■ Extrait retenu ■
______________________________
Les communautés forestières du massif d’Itombwe n’ont jamais été contre la conservation ou le classement de la région. Leur bonne foi s’est manifestée de plusieurs façons : dans l’accueil réservé aux visiteurs et aux délégations en mission de recherche sur le massif d’Itombwe, dans leur réponse aux différentes invitations pour participer aux assises traitant d’Itombwe, dans les déclarations de leurs chefs coutumiers…
Cependant, les chefs coutumiers d’Itombwe opposent une farouche résistante à toute tentative d’ériger la forêt d’Itombwe en réserve naturelle de type intégral, tant il est vrai que leur vie en dépend intégralement. [La déclaration des chefs traditionnels d’Itombwe est disponible (en français) sur : http://www.wrm.org.uy/countries/Africaspeaks/RDC_massif_forestier_dItombwe.pdf].
______________________________
■ Enregistrements fournis ■
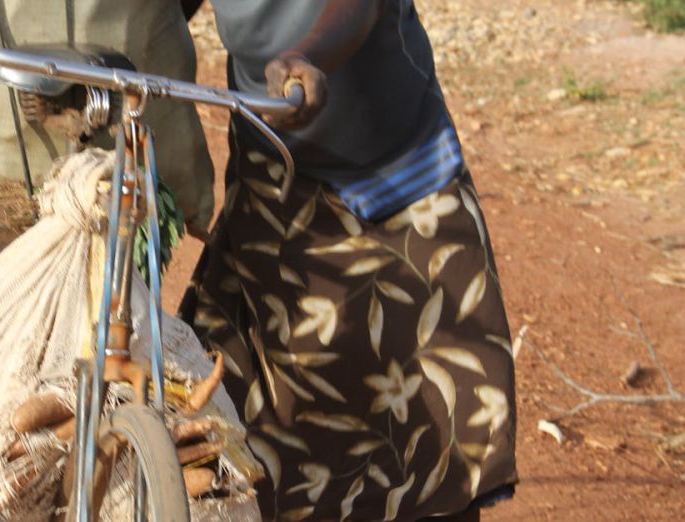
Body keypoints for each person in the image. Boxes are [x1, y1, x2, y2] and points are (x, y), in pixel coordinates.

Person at [178, 1, 518, 520]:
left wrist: (304, 54)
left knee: (434, 401)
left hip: (394, 169)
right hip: (274, 162)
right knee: (269, 398)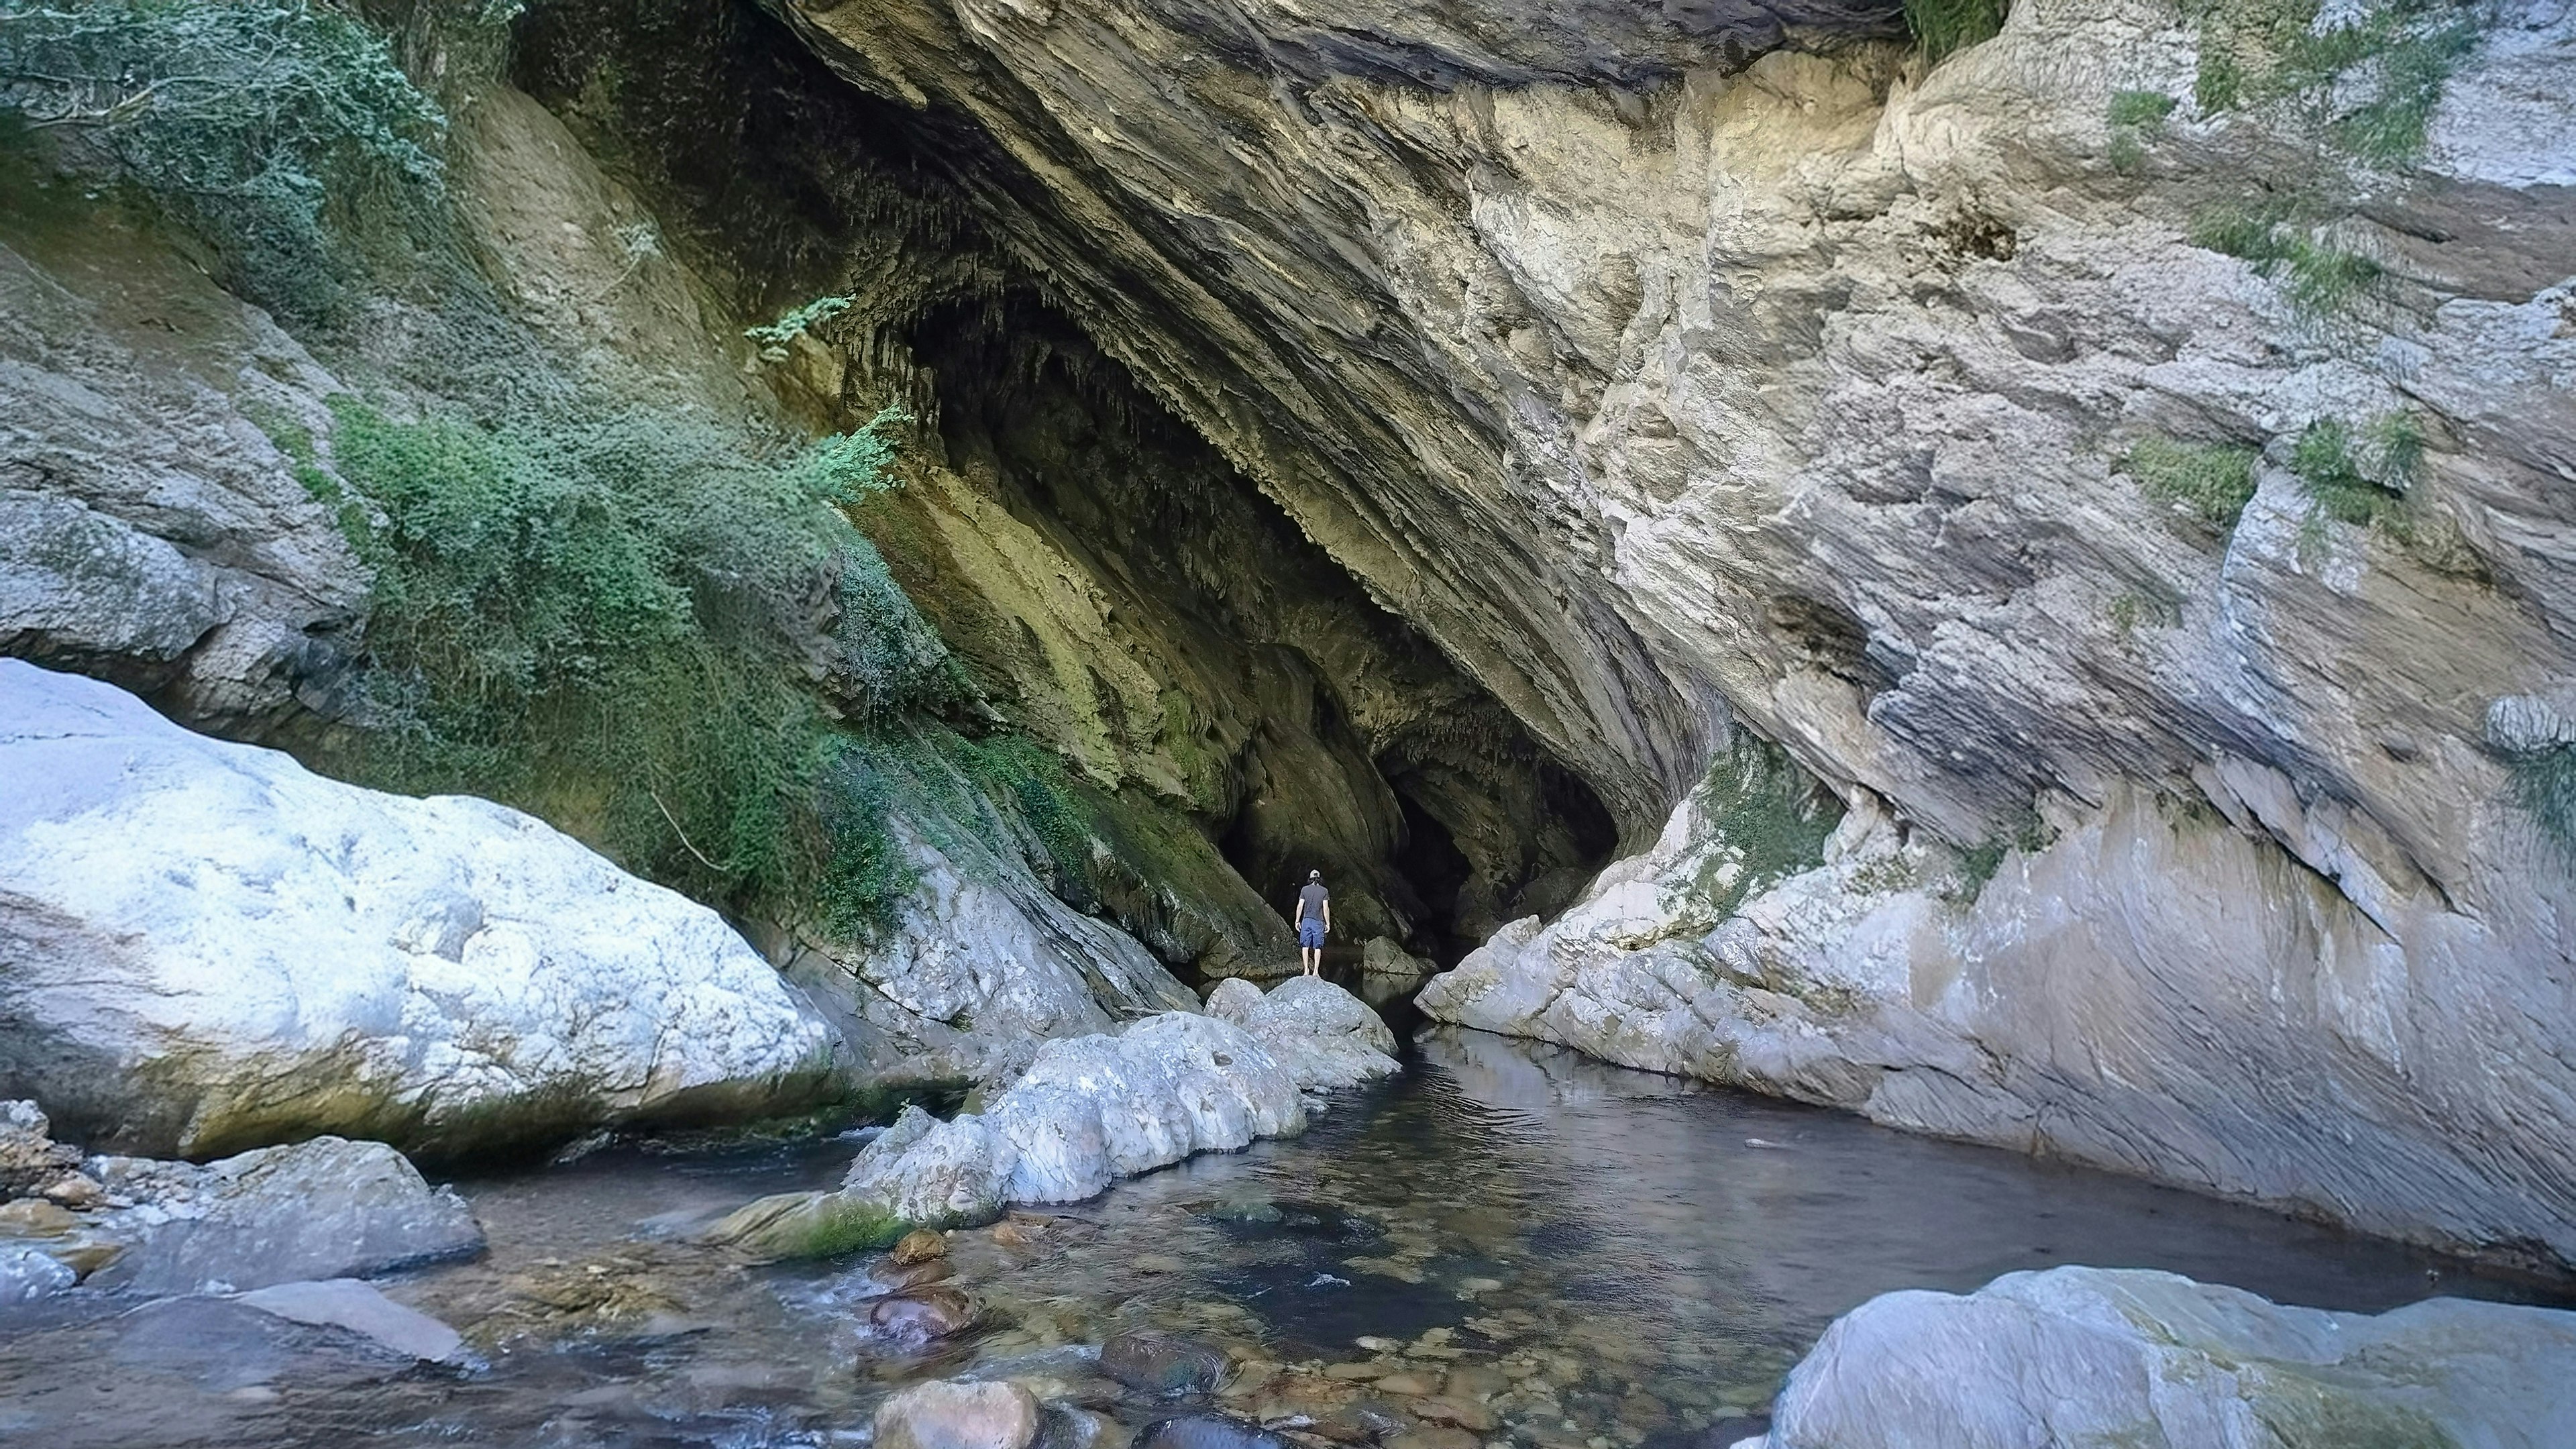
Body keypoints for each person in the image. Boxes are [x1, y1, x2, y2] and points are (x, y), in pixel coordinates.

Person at [1293, 869, 1330, 976]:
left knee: (1305, 946)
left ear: (1310, 879)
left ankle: (1306, 971)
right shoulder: (1324, 891)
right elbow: (1325, 908)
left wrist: (1297, 920)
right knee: (1317, 947)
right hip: (1318, 922)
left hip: (1306, 921)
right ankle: (1316, 972)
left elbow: (1300, 906)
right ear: (1320, 879)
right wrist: (1328, 923)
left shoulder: (1305, 890)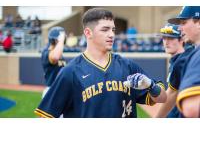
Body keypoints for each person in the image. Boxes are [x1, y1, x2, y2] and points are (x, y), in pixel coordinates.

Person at [35, 8, 167, 118]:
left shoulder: (127, 66)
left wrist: (151, 86)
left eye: (113, 30)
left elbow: (163, 98)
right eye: (105, 30)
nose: (111, 35)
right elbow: (46, 115)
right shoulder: (71, 72)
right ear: (88, 33)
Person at [168, 6, 200, 117]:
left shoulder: (196, 56)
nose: (180, 28)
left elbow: (191, 108)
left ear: (198, 23)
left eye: (183, 23)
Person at [155, 24, 185, 118]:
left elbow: (172, 94)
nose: (166, 42)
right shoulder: (176, 61)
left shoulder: (182, 61)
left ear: (181, 40)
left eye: (171, 38)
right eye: (164, 38)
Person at [41, 26, 67, 98]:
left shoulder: (60, 55)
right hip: (52, 91)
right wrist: (61, 40)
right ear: (56, 40)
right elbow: (55, 57)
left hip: (60, 91)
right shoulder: (46, 53)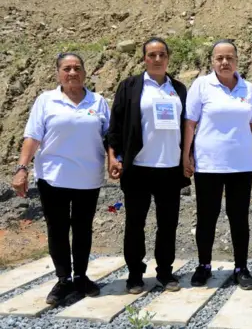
______________________________
■ Objectif du travail ■
D’après l’extrait retenu sur le massif d’Itombwe, quel type de réserve naturelle les chefs coutumiers refusent-ils ?

■ Solution proposée ■
Une réserve naturelle de type intégral.